Why simple technological solutions to complex social issues continue to appeal to politicians and professionals who should (and often do) know better. Why do we keep trying to solve poverty with technology? What makes us feel that we need to learn to code--or else? In The Promise of Access, Daniel Greene argues that the problem of poverty became a problem of technology in order to manage the contradictions of a changing economy. Greene shows how the digital divide emerged as a policy problem and why simple technological solutions to complex social issues continue to appeal to politicians and professionals who should (and often do) know better.


Sharing

Sharing

Author: Philippe Aigrain

Publisher: Amsterdam University Press

Published: 2012

Total Pages: 243

ISBN-13: 9089643850

DOWNLOAD EBOOK

"In the past fifteen years, file sharing of digital cultural works between individuals has been at the center of a number of debates on the future of culture itself. To some, sharing constitutes piracy, to be fought against and eradicated. Others see it as unavoidable, and table proposals to compensate for its harmful effects. Meanwhile, little progress has been made towards addressing the real challenges facing culture in a digital world. Sharing starts from a radically different viewpoint, namely that the non-market sharing of digital works is both legitimate and useful. It supports this premise with empirical research, demonstrating that non-market sharing leads to more diversity in the attention given to various works. Taking stock of what we have learned about the cultural economy in recent years, Sharing sets out the conditions necessary for valuable cultural functions to remain sustainable in this context."--[P] 4 of cover.
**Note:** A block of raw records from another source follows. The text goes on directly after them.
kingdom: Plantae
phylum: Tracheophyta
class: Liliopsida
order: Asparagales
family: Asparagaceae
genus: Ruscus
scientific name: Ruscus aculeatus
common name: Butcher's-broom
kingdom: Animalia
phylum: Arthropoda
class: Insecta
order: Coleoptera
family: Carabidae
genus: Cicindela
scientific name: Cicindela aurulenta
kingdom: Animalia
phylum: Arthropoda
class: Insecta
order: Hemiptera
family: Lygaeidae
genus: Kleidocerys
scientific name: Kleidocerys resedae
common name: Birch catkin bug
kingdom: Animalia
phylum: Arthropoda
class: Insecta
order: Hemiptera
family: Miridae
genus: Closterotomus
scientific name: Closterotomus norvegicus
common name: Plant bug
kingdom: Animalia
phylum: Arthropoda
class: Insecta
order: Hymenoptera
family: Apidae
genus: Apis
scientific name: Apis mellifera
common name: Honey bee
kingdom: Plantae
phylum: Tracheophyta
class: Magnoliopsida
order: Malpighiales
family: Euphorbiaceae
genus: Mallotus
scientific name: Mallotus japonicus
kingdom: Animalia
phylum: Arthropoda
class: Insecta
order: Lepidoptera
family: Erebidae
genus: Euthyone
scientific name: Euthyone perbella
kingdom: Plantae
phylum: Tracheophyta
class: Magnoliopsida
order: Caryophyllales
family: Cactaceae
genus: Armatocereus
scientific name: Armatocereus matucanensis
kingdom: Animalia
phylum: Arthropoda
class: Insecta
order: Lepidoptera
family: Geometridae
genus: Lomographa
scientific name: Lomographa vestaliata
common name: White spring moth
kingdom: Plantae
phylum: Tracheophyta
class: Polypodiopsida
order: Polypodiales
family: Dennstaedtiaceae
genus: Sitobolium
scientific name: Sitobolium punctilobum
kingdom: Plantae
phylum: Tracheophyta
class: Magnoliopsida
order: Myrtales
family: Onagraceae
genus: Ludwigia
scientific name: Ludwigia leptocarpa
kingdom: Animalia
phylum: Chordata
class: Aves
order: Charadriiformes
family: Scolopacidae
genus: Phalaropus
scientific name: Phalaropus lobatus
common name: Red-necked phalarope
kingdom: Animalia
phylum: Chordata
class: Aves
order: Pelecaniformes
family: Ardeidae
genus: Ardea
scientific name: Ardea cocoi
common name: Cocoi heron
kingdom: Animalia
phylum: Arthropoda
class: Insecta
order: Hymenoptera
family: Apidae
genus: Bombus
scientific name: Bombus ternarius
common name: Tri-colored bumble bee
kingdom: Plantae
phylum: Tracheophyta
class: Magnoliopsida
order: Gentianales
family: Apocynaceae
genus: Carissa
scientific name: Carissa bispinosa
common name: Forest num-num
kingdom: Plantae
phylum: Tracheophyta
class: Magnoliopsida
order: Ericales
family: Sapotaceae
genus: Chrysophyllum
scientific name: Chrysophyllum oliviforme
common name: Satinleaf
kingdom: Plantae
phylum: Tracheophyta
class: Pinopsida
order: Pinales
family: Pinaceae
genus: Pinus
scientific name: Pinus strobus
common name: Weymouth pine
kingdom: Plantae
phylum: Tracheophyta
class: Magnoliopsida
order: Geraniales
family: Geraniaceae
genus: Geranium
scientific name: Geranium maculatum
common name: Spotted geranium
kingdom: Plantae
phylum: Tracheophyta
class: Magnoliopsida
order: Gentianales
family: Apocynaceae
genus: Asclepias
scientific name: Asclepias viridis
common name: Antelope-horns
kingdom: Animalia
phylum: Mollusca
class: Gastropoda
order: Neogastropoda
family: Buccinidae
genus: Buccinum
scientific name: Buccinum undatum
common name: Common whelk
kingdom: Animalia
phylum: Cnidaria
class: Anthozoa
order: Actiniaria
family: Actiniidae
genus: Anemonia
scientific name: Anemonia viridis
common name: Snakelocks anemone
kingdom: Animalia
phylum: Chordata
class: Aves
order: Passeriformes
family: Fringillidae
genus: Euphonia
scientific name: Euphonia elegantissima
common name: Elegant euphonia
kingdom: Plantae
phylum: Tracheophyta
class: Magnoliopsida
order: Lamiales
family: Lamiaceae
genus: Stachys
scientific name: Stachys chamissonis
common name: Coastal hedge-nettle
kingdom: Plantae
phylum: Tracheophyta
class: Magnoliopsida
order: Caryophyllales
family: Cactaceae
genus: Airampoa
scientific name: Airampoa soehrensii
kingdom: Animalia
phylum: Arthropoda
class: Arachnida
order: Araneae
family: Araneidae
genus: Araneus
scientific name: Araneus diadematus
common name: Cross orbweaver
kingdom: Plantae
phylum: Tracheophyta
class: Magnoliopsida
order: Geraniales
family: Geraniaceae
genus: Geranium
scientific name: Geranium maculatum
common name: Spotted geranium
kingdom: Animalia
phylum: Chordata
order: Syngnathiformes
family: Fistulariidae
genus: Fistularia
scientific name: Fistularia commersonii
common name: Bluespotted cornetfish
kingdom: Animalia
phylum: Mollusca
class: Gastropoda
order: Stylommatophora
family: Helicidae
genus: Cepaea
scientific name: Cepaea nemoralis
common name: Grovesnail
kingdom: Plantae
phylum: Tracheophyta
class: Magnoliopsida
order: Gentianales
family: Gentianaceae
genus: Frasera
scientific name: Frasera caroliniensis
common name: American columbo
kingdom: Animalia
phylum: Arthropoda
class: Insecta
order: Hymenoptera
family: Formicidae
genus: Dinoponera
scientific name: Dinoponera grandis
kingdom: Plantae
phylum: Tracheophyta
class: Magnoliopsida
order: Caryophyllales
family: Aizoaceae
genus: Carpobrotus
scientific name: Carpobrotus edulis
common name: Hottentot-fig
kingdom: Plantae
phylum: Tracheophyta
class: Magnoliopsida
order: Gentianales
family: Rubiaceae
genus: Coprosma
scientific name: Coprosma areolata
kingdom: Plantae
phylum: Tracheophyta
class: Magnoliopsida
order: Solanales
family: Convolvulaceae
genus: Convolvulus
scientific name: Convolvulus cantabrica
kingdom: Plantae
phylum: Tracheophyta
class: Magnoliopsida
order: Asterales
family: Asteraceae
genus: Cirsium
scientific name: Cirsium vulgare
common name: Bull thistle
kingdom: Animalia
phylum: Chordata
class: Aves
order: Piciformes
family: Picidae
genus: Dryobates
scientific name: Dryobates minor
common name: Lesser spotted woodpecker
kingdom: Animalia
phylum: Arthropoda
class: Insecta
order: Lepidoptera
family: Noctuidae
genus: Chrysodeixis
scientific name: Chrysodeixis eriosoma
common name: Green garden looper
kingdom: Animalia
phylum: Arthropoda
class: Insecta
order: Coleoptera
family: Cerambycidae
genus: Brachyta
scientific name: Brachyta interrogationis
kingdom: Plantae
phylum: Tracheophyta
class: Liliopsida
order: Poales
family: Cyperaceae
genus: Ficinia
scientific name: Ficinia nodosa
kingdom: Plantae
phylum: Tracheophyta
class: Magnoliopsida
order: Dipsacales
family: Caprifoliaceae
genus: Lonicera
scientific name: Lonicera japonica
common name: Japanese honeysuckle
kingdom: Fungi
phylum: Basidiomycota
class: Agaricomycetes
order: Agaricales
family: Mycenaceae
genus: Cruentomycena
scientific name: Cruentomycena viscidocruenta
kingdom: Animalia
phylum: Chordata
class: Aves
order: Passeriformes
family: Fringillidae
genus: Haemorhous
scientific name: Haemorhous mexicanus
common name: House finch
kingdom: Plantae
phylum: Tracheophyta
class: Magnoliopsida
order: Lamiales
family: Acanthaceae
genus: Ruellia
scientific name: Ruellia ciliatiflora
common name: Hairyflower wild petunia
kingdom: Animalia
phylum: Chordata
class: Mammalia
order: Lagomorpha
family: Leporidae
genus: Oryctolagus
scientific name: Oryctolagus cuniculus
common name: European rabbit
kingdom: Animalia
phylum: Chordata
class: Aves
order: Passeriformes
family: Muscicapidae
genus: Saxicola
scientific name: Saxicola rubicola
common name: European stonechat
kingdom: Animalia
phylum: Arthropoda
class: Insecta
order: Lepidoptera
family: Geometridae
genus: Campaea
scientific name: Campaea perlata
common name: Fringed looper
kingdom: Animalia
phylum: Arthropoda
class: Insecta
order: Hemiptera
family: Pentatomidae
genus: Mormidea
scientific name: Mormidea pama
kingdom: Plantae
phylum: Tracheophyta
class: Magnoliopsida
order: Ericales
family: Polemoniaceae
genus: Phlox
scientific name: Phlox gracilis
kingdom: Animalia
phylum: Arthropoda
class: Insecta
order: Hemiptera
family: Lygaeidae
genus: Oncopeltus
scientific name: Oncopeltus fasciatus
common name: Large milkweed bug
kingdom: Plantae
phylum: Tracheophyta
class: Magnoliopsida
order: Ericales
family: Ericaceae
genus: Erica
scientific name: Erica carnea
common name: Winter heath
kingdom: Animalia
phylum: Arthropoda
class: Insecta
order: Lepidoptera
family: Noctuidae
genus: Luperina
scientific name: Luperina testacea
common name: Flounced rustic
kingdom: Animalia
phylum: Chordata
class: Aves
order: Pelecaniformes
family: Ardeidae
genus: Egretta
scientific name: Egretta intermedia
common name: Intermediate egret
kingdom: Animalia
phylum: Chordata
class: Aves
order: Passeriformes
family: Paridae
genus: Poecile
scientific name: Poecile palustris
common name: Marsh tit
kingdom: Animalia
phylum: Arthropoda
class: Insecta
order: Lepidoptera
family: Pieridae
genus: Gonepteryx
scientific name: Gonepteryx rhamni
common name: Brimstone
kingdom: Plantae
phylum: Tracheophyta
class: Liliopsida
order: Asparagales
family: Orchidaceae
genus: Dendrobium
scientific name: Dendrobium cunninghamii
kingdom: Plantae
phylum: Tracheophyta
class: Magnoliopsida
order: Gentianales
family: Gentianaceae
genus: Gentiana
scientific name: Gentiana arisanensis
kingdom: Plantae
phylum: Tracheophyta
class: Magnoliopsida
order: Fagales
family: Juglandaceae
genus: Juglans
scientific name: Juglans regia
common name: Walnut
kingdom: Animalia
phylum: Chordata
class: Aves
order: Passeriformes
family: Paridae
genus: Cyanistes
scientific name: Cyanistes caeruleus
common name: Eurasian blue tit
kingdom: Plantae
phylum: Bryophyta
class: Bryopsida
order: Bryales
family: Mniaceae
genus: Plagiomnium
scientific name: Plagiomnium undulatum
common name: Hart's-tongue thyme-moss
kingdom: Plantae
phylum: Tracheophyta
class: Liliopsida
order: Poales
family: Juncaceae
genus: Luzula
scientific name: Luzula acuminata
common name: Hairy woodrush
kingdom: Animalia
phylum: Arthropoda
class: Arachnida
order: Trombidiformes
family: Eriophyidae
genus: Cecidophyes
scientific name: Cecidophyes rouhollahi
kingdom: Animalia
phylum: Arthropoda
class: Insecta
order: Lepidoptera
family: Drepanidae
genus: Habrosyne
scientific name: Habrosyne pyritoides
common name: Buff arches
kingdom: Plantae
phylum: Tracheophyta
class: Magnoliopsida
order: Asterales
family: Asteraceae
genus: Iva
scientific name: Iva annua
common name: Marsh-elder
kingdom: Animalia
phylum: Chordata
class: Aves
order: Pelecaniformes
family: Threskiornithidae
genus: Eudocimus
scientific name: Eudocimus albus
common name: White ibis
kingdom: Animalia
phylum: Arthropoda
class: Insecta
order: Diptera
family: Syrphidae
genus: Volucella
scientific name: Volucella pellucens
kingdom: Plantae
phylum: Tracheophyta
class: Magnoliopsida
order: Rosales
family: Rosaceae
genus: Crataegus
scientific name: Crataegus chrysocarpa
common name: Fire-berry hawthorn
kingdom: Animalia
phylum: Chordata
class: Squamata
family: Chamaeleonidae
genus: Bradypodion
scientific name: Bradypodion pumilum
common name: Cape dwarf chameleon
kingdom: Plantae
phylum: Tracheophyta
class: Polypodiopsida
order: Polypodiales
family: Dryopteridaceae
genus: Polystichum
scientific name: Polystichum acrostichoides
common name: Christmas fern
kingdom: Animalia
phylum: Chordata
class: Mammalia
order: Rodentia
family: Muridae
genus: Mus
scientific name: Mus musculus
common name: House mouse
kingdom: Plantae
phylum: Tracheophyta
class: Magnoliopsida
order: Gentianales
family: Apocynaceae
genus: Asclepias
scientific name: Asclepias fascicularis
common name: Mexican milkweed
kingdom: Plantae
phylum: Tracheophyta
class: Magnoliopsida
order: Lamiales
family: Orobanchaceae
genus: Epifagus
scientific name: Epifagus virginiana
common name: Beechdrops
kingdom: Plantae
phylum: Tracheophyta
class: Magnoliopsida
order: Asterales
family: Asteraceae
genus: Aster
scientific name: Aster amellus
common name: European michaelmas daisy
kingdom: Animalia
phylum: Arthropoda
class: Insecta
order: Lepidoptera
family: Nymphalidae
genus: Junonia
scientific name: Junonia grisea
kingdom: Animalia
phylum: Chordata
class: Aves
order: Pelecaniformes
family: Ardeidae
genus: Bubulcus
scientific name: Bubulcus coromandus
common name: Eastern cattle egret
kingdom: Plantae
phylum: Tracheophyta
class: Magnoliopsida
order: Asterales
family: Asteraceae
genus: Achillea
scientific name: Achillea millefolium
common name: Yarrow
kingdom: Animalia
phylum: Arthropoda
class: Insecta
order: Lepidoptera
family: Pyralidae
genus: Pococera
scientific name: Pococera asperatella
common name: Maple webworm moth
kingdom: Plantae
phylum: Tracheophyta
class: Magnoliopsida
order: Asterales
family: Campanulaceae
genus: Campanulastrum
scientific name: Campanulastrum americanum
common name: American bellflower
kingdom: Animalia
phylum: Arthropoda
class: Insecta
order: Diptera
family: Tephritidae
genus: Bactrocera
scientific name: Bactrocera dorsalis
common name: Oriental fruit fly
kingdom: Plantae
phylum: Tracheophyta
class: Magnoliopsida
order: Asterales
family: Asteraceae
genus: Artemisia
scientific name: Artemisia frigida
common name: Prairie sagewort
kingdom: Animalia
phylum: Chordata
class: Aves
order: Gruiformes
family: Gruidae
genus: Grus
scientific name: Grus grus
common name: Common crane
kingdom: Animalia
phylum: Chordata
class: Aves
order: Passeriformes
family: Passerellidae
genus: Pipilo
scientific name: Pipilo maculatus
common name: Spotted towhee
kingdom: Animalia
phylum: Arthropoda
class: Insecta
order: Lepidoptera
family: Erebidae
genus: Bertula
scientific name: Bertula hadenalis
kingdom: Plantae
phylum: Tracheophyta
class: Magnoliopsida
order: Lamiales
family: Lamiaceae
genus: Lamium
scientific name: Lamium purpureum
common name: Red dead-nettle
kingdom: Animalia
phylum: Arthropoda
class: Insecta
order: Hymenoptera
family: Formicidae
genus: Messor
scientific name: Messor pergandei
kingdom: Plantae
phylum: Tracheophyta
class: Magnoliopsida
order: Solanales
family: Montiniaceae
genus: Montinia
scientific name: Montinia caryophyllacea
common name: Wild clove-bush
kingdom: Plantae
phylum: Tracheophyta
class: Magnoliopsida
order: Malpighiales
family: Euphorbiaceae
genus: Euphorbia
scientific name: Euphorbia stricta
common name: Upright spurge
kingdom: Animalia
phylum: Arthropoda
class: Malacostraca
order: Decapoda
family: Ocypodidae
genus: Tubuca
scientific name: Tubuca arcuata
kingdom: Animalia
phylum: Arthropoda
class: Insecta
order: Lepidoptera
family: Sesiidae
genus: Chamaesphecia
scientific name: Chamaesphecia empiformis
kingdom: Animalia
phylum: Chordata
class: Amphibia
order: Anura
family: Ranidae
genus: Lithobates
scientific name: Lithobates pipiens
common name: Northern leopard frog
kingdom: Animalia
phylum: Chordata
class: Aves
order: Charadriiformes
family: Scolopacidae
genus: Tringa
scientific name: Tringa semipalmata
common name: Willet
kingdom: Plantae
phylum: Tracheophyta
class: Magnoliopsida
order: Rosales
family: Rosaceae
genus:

Economics in the Age of COVID-19

Economics in the Age of COVID-19

Author: Joshua Gans

Publisher: MIT Press

Published: 2020-05-19

Total Pages: 135

ISBN-13: 0262362791

DOWNLOAD EBOOK

A guide to the pandemic economy: essential reading about the long-term implications of our current crisis. The COVID-19 pandemic has unleashed a firehose of information (much of it wrong) and an avalanche of opinions (many of them ill-founded). Most of us are so distracted by the everyday awfulness that we don't see the broader issues in play. In this book, economist Joshua Gans steps back from the short-term chaos to take a clear and systematic look at how economic choices are being made in response to COVID-19. He shows that containing the virus and pausing the economy—without letting businesses fail and people lose their jobs—are the necessary first steps.


The Disinformation Age

The Disinformation Age

Author: W. Lance Bennett

Publisher: Cambridge University Press

Published: 2020-10-15

Total Pages: 323

ISBN-13: 1108843050

DOWNLOAD EBOOK

This book shows how disinformation spread by partisan organizations and media platforms undermines institutional legitimacy on which authoritative information depends.